GSK Pays Epizyme $20M Up Front as Part of Histone Methyltransferase Inhibitor Deal

GSK Pays Epizyme $20M Up Front as Part of Histone Methyltransferase Inhibitor Deal

Development of HMT therapeutics against targets for cancer and other diseases is primary objective. [© lily - Fotolia.com]

  • Epizyme will receive $20 million up front from GlaxoSmithKline as part of a worldwide deal focused on the discovery, development, and marketing of small molecule inhibitors of histone methyltransferases (HMTs). The collaboration will exploit Epizyme’s HMT discovery platform and chemical library to identify and develop HMT therapeutics against a set of targets for cancer and other diseases.

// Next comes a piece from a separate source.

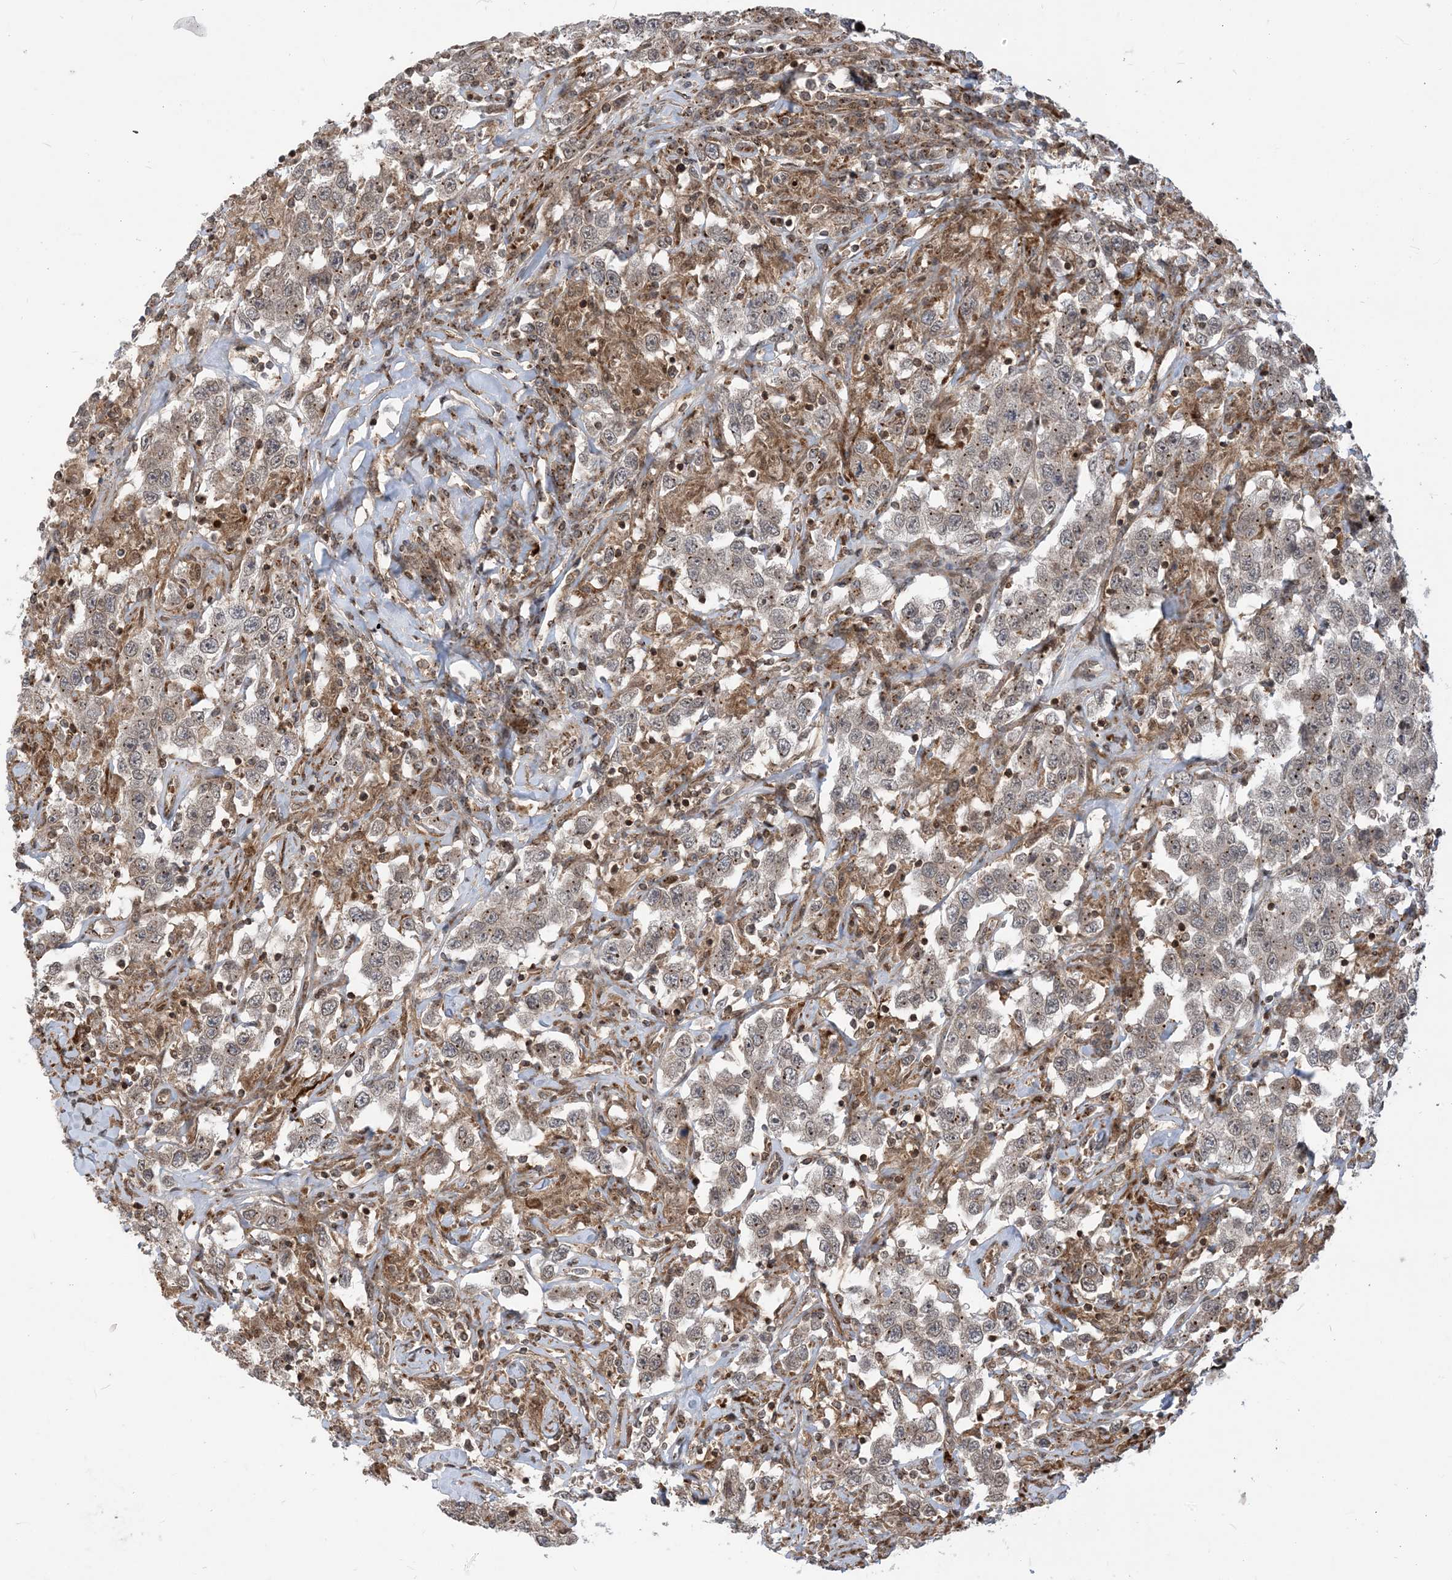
{"staining": {"intensity": "weak", "quantity": "25%-75%", "location": "nuclear"}, "tissue": "testis cancer", "cell_type": "Tumor cells", "image_type": "cancer", "snomed": [{"axis": "morphology", "description": "Seminoma, NOS"}, {"axis": "topography", "description": "Testis"}], "caption": "This photomicrograph shows testis cancer (seminoma) stained with immunohistochemistry to label a protein in brown. The nuclear of tumor cells show weak positivity for the protein. Nuclei are counter-stained blue.", "gene": "CASP4", "patient": {"sex": "male", "age": 41}}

    Under terms of the agreement Epizyme will carry out all research activities up to the selection of a development candidate for each target, after which GSK will take over all further development and commercialization activities. Epizyme could receive over $630 million in milestones if products against all targets in the collaboration reach the market, plus double-digit sales royalties.

    The deal comes just a few days after Epizyme announced the award of a $1 million grant from the Multiple Myeloma Research Foundation (MMRF), to help fund the development of personalized therapies for patients with genetically defined cancers, including multiple myeloma.

    Epizyme is exploiting its platform to develop selective small molecule inhibitors of specific enzymes within the 96-member HMT target class The firm claims it has used its HMT-focused RNAi library and proprietary small molecule inhibitors to define the roles of specific HMTs in different cancers, and the effects of inhibiting these enzymes in a disease setting. Having subsequently ranked the 96 human HMTs in terms of disease relevance and commercial opportunity, Epizyme has also identified a top-tier set of HMTs for drug discovery and development.

    Its resulting preclinical pipeline of HMT inhibitor is headed by DOT1L, for the treatment of MLL-rearranged leukemia, and EZH2, for the potential treatment of non-Hodgkin lymphoma and certain breast cancer subtypes. A third candidate, HMT3, is also in preclinical development against a hematological malignancy.